[Start of Extracted records]
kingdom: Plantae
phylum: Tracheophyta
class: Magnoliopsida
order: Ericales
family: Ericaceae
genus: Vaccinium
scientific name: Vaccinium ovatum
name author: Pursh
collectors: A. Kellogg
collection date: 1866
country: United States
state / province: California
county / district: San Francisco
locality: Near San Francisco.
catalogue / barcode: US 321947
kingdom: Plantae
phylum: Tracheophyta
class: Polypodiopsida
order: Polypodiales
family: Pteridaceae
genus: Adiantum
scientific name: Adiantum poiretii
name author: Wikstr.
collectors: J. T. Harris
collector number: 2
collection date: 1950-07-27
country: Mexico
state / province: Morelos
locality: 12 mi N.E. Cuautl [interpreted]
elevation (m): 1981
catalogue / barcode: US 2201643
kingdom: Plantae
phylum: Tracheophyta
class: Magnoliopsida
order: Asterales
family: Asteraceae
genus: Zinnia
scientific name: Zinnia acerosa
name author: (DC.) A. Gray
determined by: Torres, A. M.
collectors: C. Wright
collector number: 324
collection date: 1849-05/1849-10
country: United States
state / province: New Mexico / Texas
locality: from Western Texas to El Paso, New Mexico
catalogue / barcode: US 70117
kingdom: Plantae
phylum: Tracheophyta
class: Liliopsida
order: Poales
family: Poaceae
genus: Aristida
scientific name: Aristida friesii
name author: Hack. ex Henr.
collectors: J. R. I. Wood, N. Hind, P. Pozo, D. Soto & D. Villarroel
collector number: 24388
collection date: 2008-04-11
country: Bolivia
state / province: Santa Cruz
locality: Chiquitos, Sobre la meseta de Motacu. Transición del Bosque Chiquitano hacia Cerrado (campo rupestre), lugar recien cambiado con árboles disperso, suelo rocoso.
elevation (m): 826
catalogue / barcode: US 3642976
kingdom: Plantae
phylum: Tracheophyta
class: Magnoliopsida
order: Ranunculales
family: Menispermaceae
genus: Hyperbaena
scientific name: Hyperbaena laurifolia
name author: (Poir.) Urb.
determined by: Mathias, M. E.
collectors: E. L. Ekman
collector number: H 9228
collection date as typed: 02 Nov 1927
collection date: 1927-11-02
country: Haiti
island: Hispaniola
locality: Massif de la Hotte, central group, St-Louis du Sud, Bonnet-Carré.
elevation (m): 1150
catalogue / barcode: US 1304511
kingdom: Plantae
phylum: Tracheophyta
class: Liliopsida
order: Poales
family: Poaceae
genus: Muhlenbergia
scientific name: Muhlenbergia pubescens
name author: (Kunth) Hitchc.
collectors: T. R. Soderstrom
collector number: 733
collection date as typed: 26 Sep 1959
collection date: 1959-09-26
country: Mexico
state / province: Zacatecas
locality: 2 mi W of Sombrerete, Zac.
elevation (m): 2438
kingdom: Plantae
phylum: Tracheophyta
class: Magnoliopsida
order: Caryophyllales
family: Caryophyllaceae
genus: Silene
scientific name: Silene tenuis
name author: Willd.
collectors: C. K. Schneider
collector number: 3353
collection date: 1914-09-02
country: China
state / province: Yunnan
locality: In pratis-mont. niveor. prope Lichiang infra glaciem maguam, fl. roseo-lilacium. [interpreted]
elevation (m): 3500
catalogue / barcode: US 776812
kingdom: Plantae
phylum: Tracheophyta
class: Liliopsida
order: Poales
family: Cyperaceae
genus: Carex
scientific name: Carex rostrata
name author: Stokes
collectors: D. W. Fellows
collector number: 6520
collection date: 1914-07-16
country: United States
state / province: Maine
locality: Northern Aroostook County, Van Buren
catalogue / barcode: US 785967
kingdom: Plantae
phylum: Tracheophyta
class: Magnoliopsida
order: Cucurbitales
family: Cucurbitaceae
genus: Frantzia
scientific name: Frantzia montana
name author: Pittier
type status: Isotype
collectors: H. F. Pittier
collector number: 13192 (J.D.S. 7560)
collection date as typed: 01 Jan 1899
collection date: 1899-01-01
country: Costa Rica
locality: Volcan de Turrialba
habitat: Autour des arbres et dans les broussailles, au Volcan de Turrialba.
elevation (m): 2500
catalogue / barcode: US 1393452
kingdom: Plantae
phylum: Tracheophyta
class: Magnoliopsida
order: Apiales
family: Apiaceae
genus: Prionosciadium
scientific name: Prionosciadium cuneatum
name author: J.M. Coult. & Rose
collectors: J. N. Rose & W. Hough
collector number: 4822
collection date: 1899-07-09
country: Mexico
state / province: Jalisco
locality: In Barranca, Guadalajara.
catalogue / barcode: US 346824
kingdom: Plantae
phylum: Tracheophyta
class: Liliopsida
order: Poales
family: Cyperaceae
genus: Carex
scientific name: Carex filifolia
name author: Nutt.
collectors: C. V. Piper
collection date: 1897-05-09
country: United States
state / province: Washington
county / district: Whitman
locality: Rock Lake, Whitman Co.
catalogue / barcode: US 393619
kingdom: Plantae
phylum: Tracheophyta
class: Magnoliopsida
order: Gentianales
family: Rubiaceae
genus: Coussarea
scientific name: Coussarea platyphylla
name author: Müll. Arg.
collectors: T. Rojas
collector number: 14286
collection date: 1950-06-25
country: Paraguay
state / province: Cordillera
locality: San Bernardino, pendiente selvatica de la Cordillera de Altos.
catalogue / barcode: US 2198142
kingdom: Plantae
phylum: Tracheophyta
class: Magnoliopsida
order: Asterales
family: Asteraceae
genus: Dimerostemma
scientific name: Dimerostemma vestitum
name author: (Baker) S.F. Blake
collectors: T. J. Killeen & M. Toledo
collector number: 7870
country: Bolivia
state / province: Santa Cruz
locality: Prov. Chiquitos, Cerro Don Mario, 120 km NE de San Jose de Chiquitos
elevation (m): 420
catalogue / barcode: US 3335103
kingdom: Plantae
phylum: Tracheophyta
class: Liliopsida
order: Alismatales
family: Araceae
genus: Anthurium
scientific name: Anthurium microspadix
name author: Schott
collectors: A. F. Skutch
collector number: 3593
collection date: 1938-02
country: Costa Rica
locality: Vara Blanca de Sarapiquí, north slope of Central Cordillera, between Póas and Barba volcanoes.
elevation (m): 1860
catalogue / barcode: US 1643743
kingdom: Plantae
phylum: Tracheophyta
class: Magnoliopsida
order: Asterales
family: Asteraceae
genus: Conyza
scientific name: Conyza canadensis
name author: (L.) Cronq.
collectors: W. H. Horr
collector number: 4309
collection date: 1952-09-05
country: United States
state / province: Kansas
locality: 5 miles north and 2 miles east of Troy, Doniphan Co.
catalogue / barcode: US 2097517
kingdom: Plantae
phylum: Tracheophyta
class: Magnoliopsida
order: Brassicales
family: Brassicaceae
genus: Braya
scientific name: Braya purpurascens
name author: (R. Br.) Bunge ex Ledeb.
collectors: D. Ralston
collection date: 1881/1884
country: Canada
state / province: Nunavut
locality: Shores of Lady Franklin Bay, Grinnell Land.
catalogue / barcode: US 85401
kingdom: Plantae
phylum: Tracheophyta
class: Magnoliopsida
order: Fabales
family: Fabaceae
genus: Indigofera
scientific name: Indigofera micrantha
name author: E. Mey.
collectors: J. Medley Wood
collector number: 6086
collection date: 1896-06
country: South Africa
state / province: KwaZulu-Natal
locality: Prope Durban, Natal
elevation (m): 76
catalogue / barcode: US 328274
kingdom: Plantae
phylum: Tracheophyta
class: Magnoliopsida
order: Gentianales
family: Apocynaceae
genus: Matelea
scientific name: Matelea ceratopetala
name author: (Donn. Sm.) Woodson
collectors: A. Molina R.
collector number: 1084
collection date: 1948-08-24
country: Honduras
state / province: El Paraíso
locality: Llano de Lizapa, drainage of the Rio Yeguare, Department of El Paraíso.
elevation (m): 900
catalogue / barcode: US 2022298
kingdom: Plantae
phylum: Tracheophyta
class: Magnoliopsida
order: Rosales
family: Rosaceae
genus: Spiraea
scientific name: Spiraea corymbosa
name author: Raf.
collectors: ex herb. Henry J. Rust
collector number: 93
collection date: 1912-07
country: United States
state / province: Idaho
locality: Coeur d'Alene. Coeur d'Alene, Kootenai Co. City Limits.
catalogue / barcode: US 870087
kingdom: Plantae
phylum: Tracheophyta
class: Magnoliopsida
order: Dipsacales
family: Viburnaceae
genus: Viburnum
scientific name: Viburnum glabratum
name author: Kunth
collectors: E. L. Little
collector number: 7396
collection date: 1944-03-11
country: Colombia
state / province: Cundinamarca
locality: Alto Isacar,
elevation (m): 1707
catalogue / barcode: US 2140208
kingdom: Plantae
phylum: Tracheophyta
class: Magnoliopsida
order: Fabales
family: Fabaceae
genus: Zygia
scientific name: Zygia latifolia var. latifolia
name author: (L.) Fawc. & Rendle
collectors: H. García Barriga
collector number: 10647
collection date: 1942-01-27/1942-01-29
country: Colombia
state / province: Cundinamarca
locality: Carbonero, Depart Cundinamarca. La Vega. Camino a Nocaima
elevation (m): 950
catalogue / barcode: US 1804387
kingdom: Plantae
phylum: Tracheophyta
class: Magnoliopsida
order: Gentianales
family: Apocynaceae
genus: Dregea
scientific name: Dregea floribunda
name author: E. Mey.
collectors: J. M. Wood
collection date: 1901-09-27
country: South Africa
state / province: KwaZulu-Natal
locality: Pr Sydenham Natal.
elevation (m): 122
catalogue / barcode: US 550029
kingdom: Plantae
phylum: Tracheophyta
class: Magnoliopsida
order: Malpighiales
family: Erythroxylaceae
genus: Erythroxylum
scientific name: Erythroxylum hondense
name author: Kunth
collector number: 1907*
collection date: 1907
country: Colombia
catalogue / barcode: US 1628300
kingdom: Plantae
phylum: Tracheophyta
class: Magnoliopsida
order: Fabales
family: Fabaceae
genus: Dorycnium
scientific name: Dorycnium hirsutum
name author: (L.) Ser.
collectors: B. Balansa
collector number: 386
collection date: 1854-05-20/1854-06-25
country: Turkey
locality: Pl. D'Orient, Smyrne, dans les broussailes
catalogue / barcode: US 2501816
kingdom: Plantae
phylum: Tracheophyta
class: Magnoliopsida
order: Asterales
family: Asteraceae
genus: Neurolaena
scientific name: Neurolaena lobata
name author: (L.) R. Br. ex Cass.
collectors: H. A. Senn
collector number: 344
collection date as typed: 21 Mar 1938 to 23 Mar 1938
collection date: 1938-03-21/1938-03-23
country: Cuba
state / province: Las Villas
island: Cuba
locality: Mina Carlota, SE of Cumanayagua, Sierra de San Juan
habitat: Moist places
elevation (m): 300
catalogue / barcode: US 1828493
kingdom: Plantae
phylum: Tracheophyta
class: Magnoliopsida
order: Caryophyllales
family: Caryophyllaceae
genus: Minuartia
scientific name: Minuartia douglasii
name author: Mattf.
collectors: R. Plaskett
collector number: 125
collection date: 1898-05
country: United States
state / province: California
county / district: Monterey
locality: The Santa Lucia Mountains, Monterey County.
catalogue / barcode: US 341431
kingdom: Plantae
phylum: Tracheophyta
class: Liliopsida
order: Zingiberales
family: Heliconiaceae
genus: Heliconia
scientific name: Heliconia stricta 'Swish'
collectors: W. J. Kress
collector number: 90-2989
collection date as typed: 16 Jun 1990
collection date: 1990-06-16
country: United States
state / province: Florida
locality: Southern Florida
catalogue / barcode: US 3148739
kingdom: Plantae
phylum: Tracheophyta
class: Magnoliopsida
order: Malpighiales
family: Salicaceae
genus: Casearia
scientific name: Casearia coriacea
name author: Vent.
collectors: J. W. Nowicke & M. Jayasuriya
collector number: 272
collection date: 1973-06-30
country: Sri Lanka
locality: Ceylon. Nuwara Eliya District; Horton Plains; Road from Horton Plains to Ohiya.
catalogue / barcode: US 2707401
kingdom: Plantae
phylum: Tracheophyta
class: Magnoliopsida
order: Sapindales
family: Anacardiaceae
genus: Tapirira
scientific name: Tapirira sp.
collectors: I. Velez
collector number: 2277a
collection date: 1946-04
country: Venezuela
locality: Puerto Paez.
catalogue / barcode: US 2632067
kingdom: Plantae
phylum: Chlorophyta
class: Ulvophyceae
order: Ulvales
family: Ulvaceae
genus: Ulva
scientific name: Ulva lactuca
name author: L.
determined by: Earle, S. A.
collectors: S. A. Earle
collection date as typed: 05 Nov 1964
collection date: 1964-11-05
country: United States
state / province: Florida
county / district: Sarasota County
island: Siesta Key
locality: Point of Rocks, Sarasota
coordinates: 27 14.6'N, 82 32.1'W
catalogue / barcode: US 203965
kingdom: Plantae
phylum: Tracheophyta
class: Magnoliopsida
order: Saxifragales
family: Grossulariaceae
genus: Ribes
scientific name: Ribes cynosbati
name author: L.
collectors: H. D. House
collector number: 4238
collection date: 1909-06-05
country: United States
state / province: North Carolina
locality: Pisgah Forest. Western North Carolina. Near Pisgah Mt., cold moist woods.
[End of Extracted records]
Directions:
Lay out the lines of the rows above as a JSON list of strings, one string per line and no blank lines, taking only the lines from the one containing "county / district: Sarasota County" through the one containing "genus: Ribes", inclusive.

Task output:
[
  "county / district: Sarasota County",
  "island: Siesta Key",
  "locality: Point of Rocks, Sarasota",
  "coordinates: 27 14.6'N, 82 32.1'W",
  "catalogue / barcode: US 203965",
  "kingdom: Plantae",
  "phylum: Tracheophyta",
  "class: Magnoliopsida",
  "order: Saxifragales",
  "family: Grossulariaceae",
  "genus: Ribes"
]